Today has been the most uncomfortably warm day of the year for me. How did I embrace the situation? Why, I baked cookies and bread in a hot hot oven, of course.
With a family party fast approaching this weekend, I really need to make sure my Dog Poison Cookies are ready to go for a large audience. I'm not expecting to bring people to their knees with joy or anything, but I want them to at least be as good as the other cookies that'll be there. So I went back to my recipe for V2 and made some adjustments I had thought about in my last cookie post.
Basically, more sweetness was added in the form of light corn syrup, an idea taken from those chewy version three cookies. I secretly also hoped this would reduce the dryness encountered in both V2 and V4. I also lowered the amount of raisins and increased the amount of chocolate.

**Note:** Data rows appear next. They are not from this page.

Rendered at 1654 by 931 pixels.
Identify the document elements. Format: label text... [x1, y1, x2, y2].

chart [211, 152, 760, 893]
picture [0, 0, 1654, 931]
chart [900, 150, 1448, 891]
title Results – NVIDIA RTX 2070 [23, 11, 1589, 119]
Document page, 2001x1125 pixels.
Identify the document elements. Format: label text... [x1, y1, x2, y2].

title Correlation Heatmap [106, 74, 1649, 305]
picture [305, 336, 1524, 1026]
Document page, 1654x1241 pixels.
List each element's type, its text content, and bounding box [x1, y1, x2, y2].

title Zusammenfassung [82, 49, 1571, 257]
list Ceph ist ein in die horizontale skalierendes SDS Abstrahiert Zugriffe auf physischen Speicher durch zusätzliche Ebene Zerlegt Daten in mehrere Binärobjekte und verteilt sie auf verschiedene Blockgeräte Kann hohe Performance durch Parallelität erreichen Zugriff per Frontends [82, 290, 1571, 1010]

OK, so this recipe actually turned out so good that I kind of wonder if I should hesitate to post it online. I mean, what if I end up running a successful bakery operation and people are crazy for these cookies? Do I really want them to be so accessible, thus cheapening the value of my special product? The answer, of course, is yes. Sharing is the best thing we can do, whether it be in the arts, food, or just every day physical things. So please, feel free to pirate these cookies. But give me credit for inventing them; I don't want anyone taking credit for these and making millions.
Dry:
- 4 oz Whole Wheat Flour
- 1.5 oz Flax meal
- 4 oz. AP Flour
- 4 oz. oats
- 1 teaspoon salt
- 1 teaspoon baking soda
- 6.75 oz. (1 cup-remeasured) brown sugar
- 2.5oz (around 3/8 cup) corn syrup
- 1 stick butter (room temperature would be best)
- 1/4 cup (1.6 oz.) canola oil
- 1 egg
- 2 teaspoons vanilla
- 3.5 oz. raisins
- 3.5 oz. chocolate chips
- 3 oz. chopped macadamia nuts
- Preheat to 375F.
- Sift/mix together the dry ingredients in a bowl (not your mixer bowl).
- Cream the butter, sugar, and corn syrup in mixer or by hand if you're superman.
- Add egg, mix well.
- Add vanilla, mix well.
- Add dry, mix well.
- Add extras, mix well (but not so long you smash the raisins or break up the nuts too much).
- Drop and bake as desired. I did fairly large droppings, probably around 3-4 Tablespoons each, and bake time was around 15 minutes total. Rotate the pan(s) after about 7 minutes and check after another 5.
I'm still baking lots of sourdough too, in case you haven't been religiously following The Windowpane Test, my other blog. Today, in addition to the really good cookies, I made what may have been my best bread EVER. Going on a memory of excellent roasted garlic boules at Beach Pea Baking Co. in Kittery, ME, I decided to have a go at it with a 20% whole wheat sourdough. Instead of roasting the garlic, I just smashed about 10 cloves and pan fried in a generous amount of good extra virgin olive oil. Other than a major deflation that shocked my core during the scoring just before baking, this bread came out freaking awesome.
I actually have another boule from the same dough in the fridge, retarding overnight. So tomorrow I'm going to bake another bread, hopefully this time without the deflation. I am pumped. This bread is lingering in my mouth with a sour garlicky goodness that is so nice it could be all I eat for the rest of my life. Humble, I know.BRIAN OUT.